Tourné longtemps avant l'arrestation, le mois dernier, de l'ancien directeur général du Fonds monétaire international (FMI), accusé d'agression sexuelle par une femme de chambre new-yorkaise, "Sex Crimes Unit" devrait profiter de l'effet DSK, mais aussi du récent procès pour viol de deux policiers, très suivi aux États-Unis.

"J'ai eu beaucoup de chance", a confié la réalisatrice Lisa Jackson. Dans son documentaire, elle présente toutes les facettes du travail des procureurs, montrés en train d'examiner une scène de crime, de choisir des jurés, ou de discuter de base-ball.

Le documentaire évoque aussi l'aspect bureaucratique du métier, les longues journées de travail et les personnalités zélées, mais aussi très humaines des procureurs, dont certains sont directement impliqués dans l'affaire Strauss-Kahn et celle des deux policiers.

"C'est tellement idéalisé à la télé", note Coleen Balbert (photo), procureur adjoint à Manhattan.
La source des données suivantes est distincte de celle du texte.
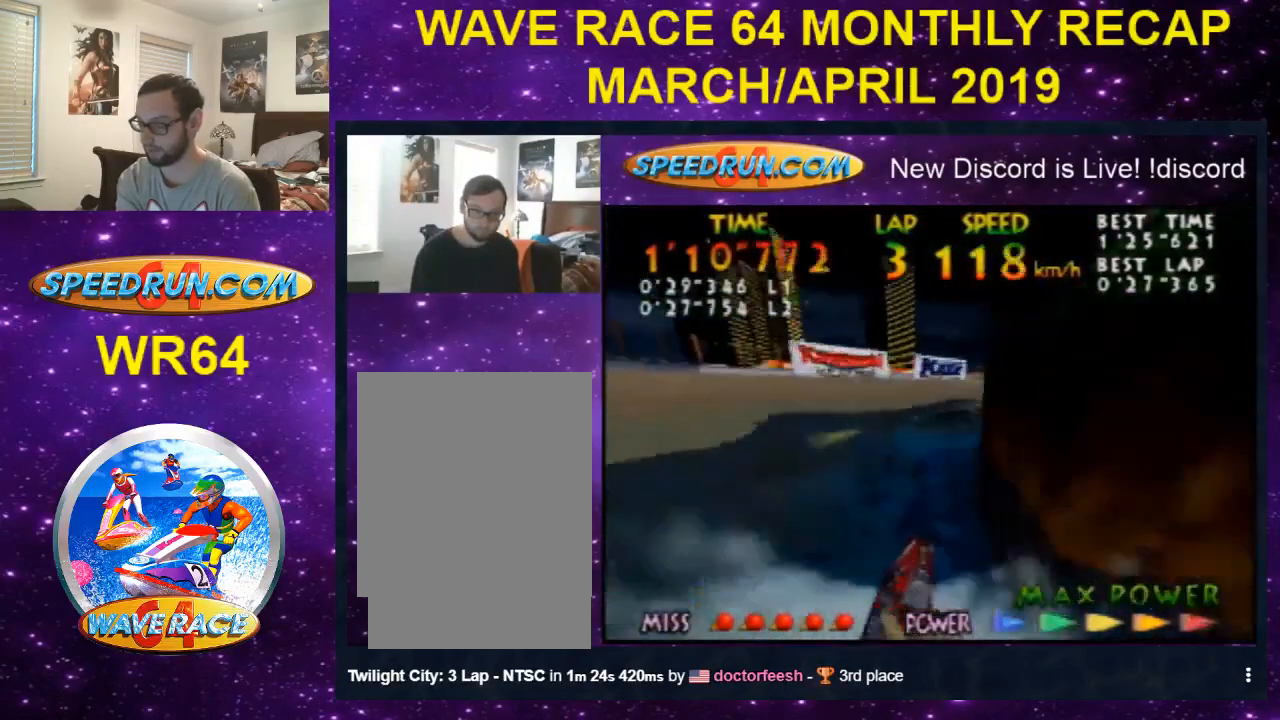
{"buttons": ["B", "Z"], "left_stick": "center", "events": [[33, "B", "down"], [200, "B", "up"], [200, "left_stick", "center"], [267, "B", "down"], [400, "B", "up"], [500, "B", "down"]]}
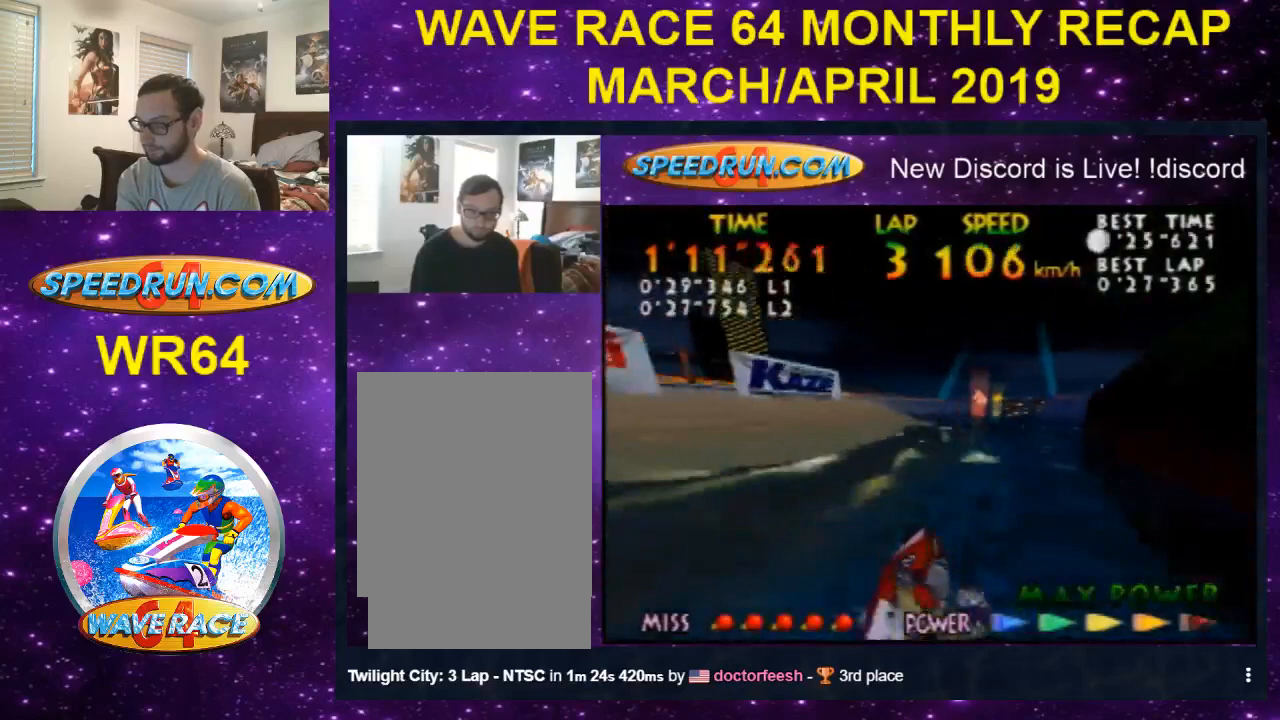
{"buttons": ["Z"], "left_stick": "center", "events": [[100, "B", "up"], [167, "left_stick", "left"], [200, "B", "down"], [267, "B", "up"], [400, "B", "down"], [433, "left_stick", "center"], [500, "B", "up"]]}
Dans la réalité, "on sait qu'on essaie de faire au mieux, mais que parfois, les gens s'en fichent", y compris les victimes, ajoute-t-elle. "Il faut vraiment se blinder".

Le bureau du procureur de Manhattan possède une unité s'occupant des crimes sexuels depuis 1974, la "Sex Crime Unit", présentée comme la première du genre à avoir vu le jour aux États-Unis. Elle compte aujourd'hui une quarantaine de juristes et en permanence environ 300 affaires à traiter.

Lisa Jackson, qui a notamment réalisé "The Secret Life of Barbie" et "The Greatest Silence: Rape in the Congo", souhaitait depuis des années tourner un film sur cette unité s'occupant des crimes sexuels. Elle en avait parlé avec Robert Morgenthau, qui était procureur de Manhattan en 2009, alors qu'il s'apprêtait à prendre sa retraite, après avoir passé 35 ans dans cette fonction.

En général, les procureurs n'aiment guère évoquer leur travail en dehors du tribunal. Ainsi, les services du procureur actuel de Manhattan, Cyrus Vance Jr, ont refusé une demande d'interview pour le documentaire. Mais Robert Morgenthau avait dit qu'il soutenait le projet de Lisa Jackson.

"Je pensais que c'était important pour les gens de comprendre comment on traite les crimes sexuels", a-t-il déclaré la semaine dernière dans un entretien téléphonique. Concernant le documentaire, il a estimé qu'il permettait d'"apprendre quelque chose" tout en accrochant le spectateur.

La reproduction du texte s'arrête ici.